Dry Tortugas Trip is a Voyage into History

Katharine Roach | March 2012

You’re never far from water in the Florida Keys. Swimming, fishing, snorkeling, or just relaxing — the water is there to be enjoyed, no matter what your age or inclination.

Fort Jefferson, lying on a tiny island in the Dry Tortugas nearly 70 miles west of Key West, is a favorite spot for visitors. (Photo by Rob O'Neal, Florida Keys News Bureau)

One of the most enjoyable water experiences is a voyage aboard the 100-foot catamaran Yankee Freedom II to Dry Tortugas National Park and Fort Jefferson. Located 68 miles west of Key West in the Gulf of Mexico, Dry Tortugas is America’s most remote national park — and the six-sided Civil War-era fort just might be the largest brick structure in the Western Hemisphere.

Aboard the Yankee Freedom, you’ll find an air-conditioned main cabin equipped with comfortable benches and tables (if you’re like me, that’s where you’ll want to spend most of your time). The main deck also has three restrooms, including one that’s handicapped-accessible.

If you prefer being outside and don’t mind climbing stairs, you’ll love the second deck. Partly covered and partly open, it’s a great place for basking in the sun and spotting fish, sea turtles and other marine life.

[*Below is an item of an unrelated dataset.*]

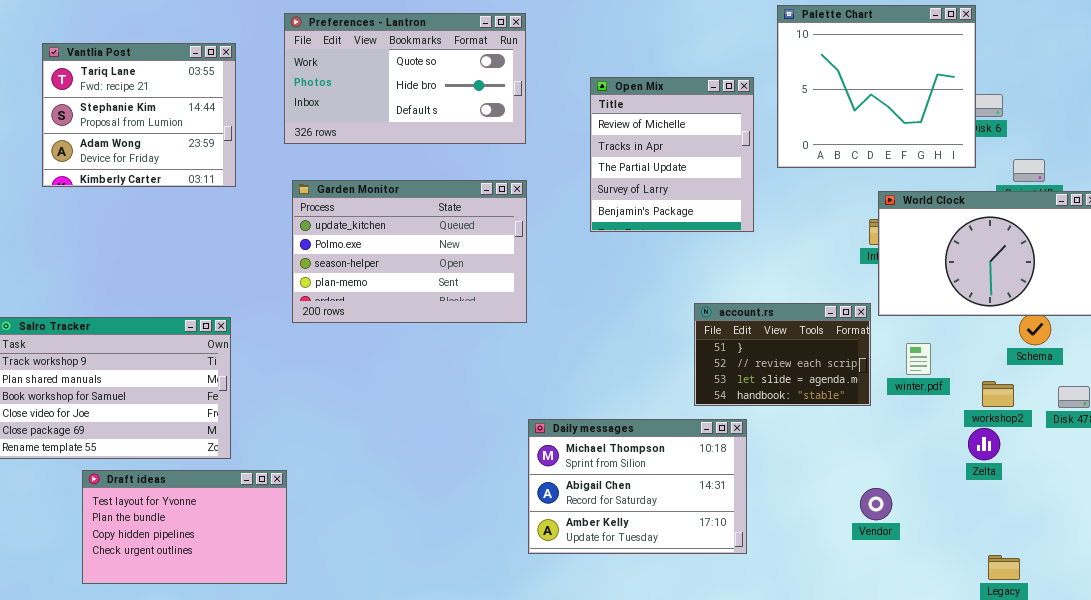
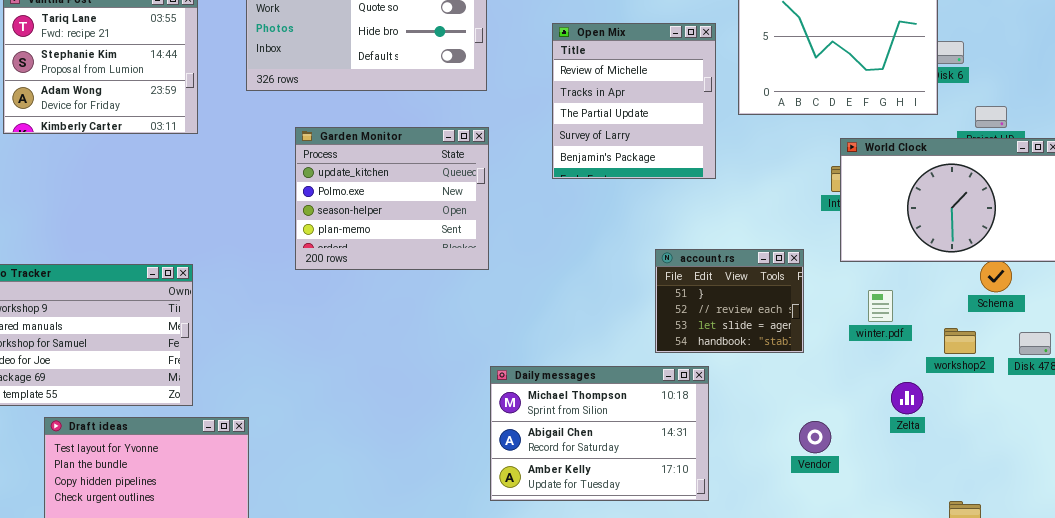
Garden Monitor: [292,180,527,323] -> [295,127,489,270], resized
account.rs: [694,303,871,406] -> [655,249,804,353], resized
Zelta: [968,428,1000,460] -> [891,382,923,414], moved
Vendor: [860,488,892,520] -> [799,421,831,453], moved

The Yankee Freedom offers comfortable, entertaining daily voyages to the Dry Tortugas. (Photo courtesy of Yankee Freedom and Historic Tours of America)

Once the catamaran leaves its dock at Key West’s Historic Seaport, you can enjoy a bountiful breakfast on board. Shortly you’ll cruise past Boca Grande National Bird Sanctuary, Marquesas Key atoll, and the site of the shipwrecked Spanish treasure galleon Nuestra Señora de Atocha. An onboard tour guide provides commentary along the way, sharing his knowledge of the area.

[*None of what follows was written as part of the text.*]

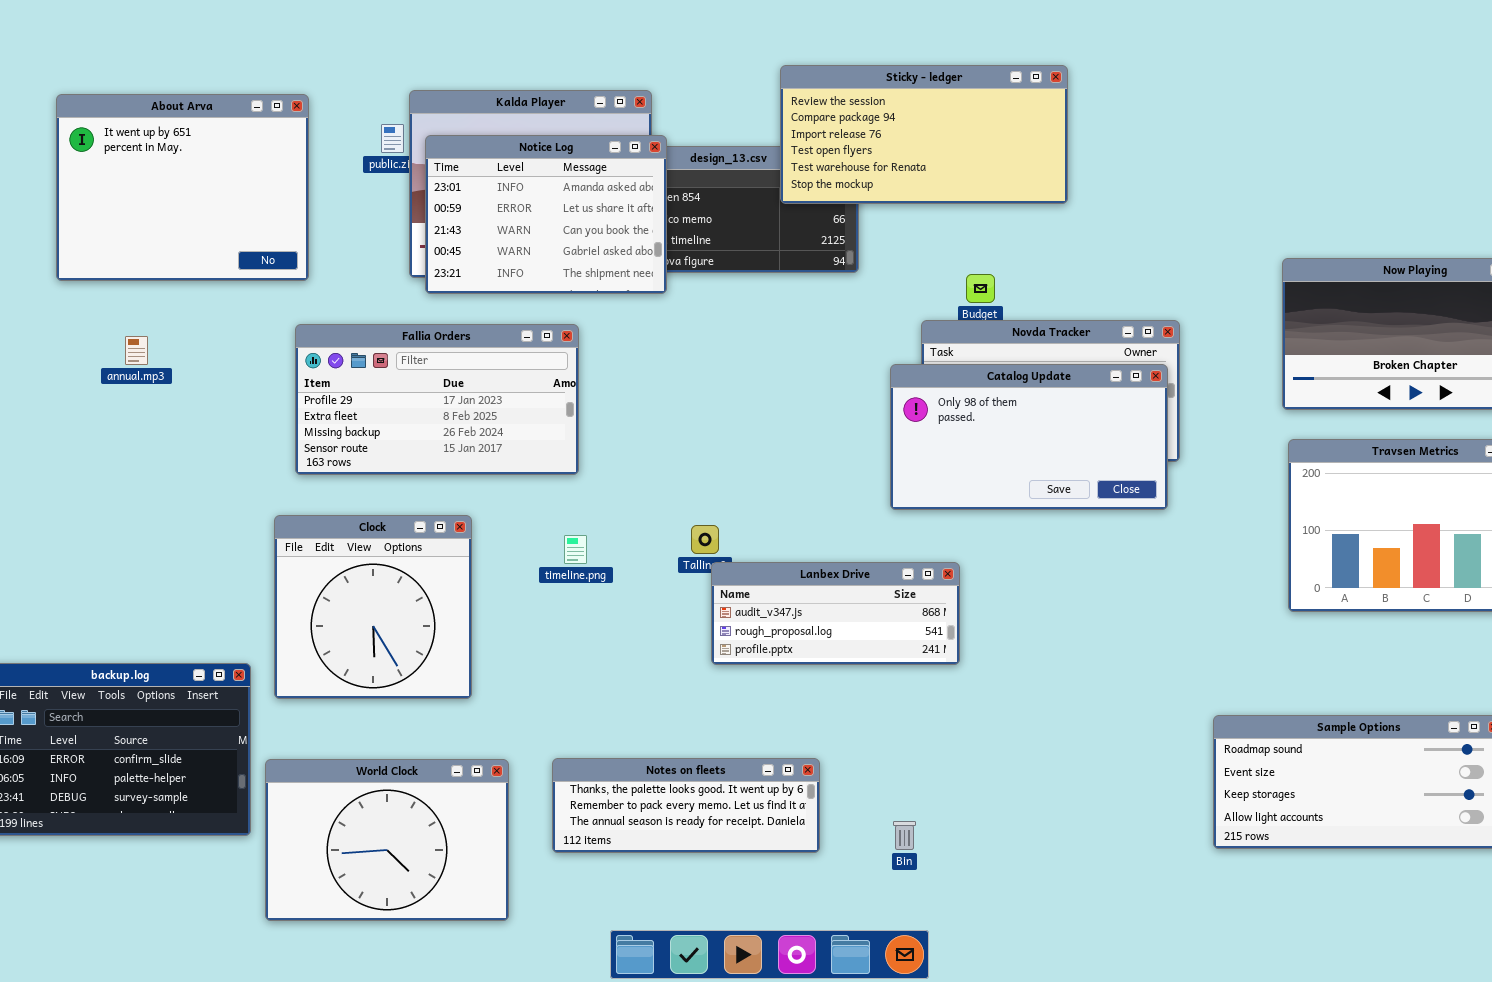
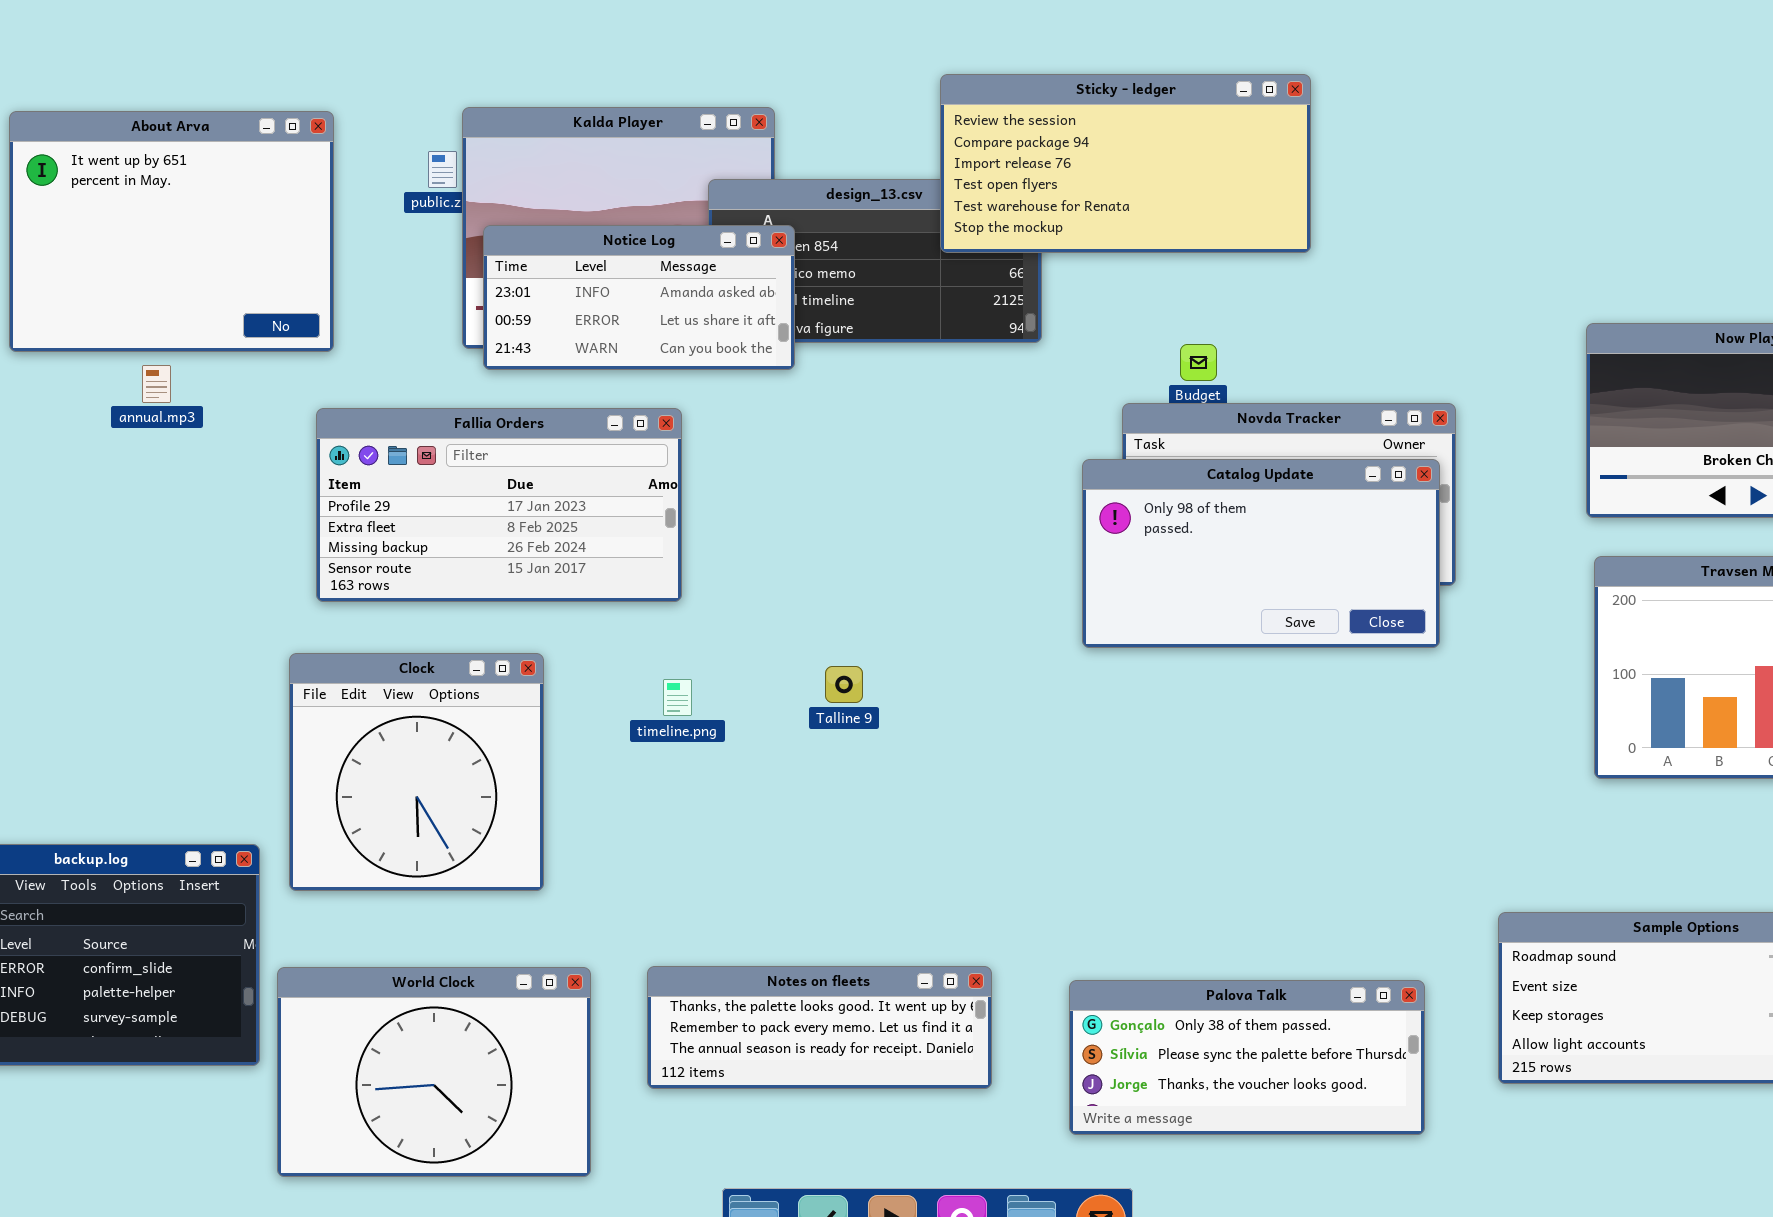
Notice Log: [425,135,667,294] -> [483,225,795,370], resized
annual.mp3: [125,336,148,365] -> [142,365,171,403], moved
Lanbex Drive: [711,562,960,665] -> none, closed
Palova Talk: none -> [1069,980,1425,1135], opened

The Dry Tortugas are actually seven tiny coral-and-sand islets that were discovered in 1513 by Ponce de Leon. He named them “Las Tortugas” for the numerous turtles he discovered there — and when no fresh water could be found, the word “Dry” was added to their name.

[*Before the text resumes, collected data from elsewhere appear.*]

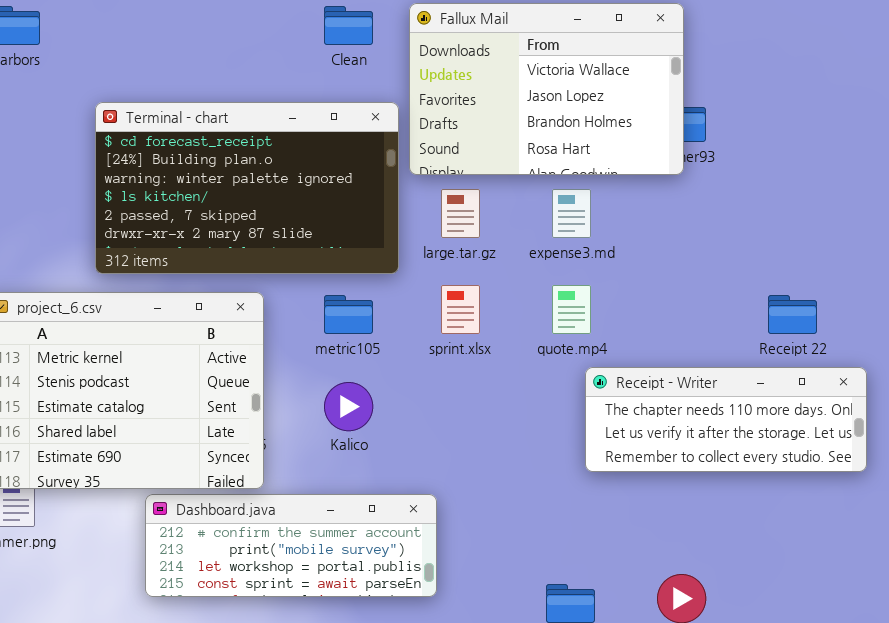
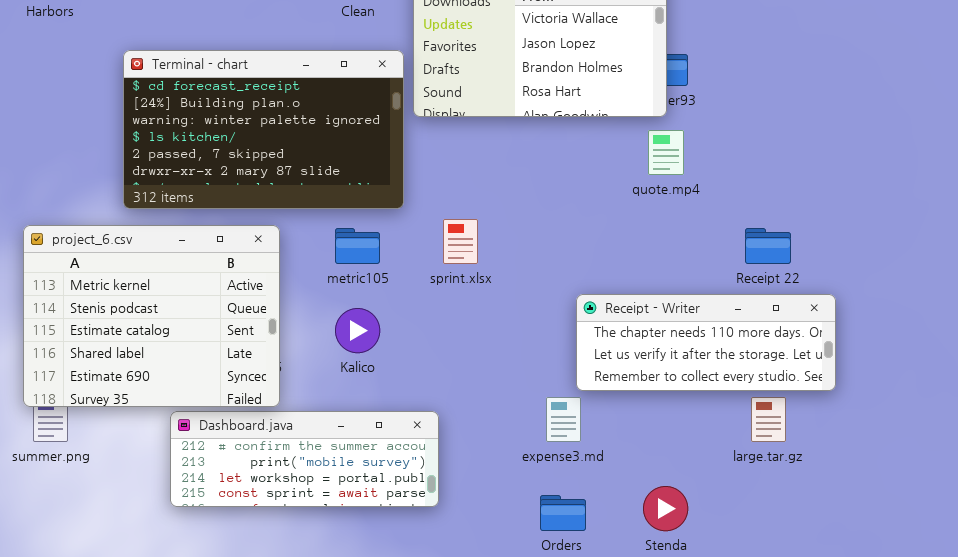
large.tar.gz: [441,189,480,238] -> [751,397,786,442], moved
expense3.md: [552,189,591,238] -> [546,397,581,442], moved
quote.mp4: [552,285,591,334] -> [648,130,684,175], moved

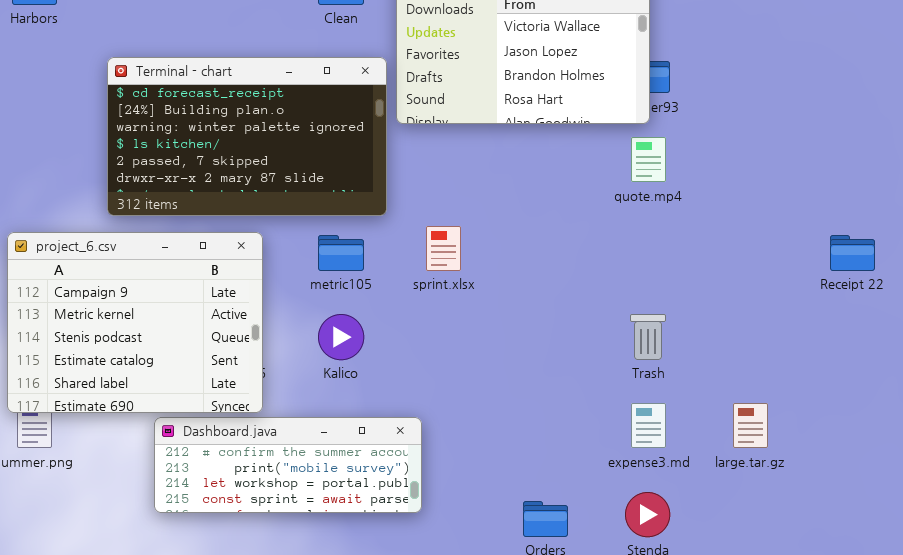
project_6.csv: [23,225,280,407] -> [7,232,263,413], scrolled up 1 row
Receipt 22: [745,228,791,264] -> [830,235,875,271], moved
Receipt - Writer: [576,294,836,391] -> none, closed
expense3.md: [546,397,581,442] -> [631,403,666,448], moved

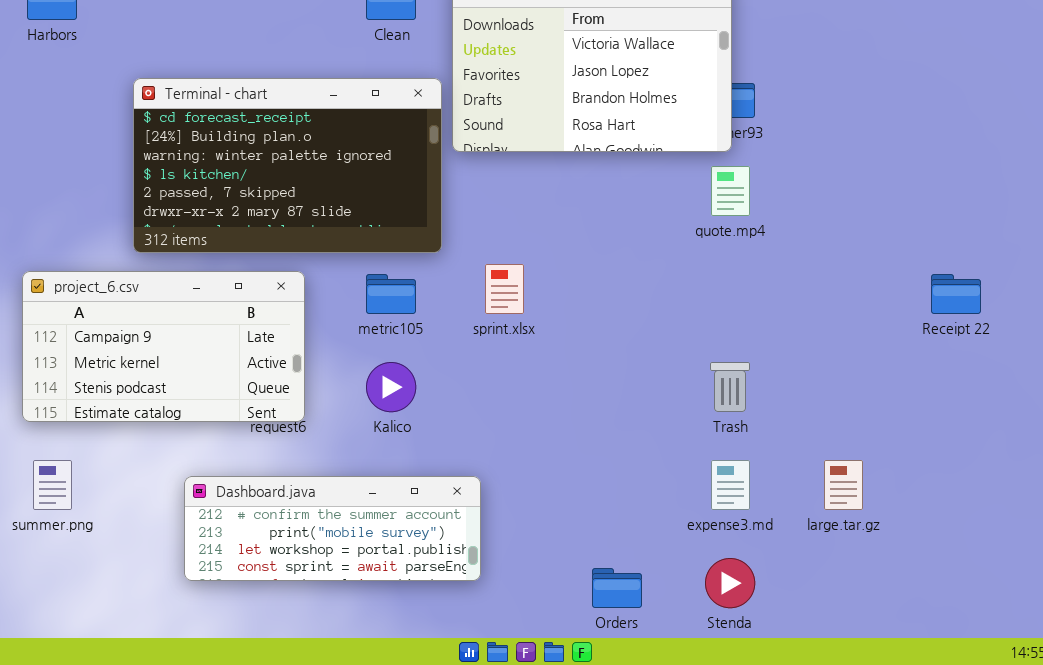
project_6.csv: [7,232,263,413] -> [22,271,305,422], resized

Massive Fort Jefferson stands on Garden Key, the Tortugas’ largest island, taking up almost the entire land mass.

The fort dates back to 1846, and chances are you’ll find its history as intriguing as I did. Key West was a Union stronghold during the Civil War, so Fort Jefferson was used to house the Union Army’s prisoners — including Dr. Samuel Mudd, who set John Wilkes Booth’s broken leg after Booth shot President Abraham Lincoln.

America's largest masonry structure, the fort welcomes people eager to explore the Tortugas' natural and historic wonders. (Photo by Rob O'Neal, Florida Keys News Bureau)

Several years after his imprisonment, when the fort’s only doctor died in a yellow fever epidemic, Dr. Mudd treated other prisoners and soldiers who contracted the disease. Eventually, in part because of requests from his captors, President Andrew Johnson granted Dr. Mudd a full pardon.

Today, Yankee Freedom passengers can take a guided tour of the fort and view Dr. Mudd’s cell (bleak enough to make me shiver), or stroll the grounds on their own.

If you’re a birder, be sure to bring your binoculars. Hundreds of species can be found on nearby Bird Key, and you can walk outside the fort and search for them.

Snorkelers and swimmers, bring your bathing suits. Snorkel gear is provided, so you can slip into the crystal blue water for a pleasant hour of activity (you’ll find a shower on the Yankee Freedom that’s great for washing off saltwater).

Tortugas visitors can view seemingly endless vistas of sea and sky. (Photo courtesy of Yankee Freedom and Historic Tours of America)

And if you’re feeling lazy, simply relax on Garden Key’s sandy beach or under the trees.

Later, you’ll return to the boat for a buffet lunch of cold cuts, salads, sandwiches, and desserts set up by the crew — followed by more time to explore the fort and Garden Key. On one of my trips I was escorting a CNN reporter, and we climbed all over the fort shooting photos and checking out the panoramas of turquoise water and sky.

Passengers tend to be quiet on the journey back to Key West, lulled by the wash of waves, savoring a snack or drink as they recall the highlights of their day.

Whether you’re interested in history, architecture, birding, or just having a good time, you can’t beat a day trip to Dry Tortugas National Park. But don’t take my word for it … come down and experience it for yourself.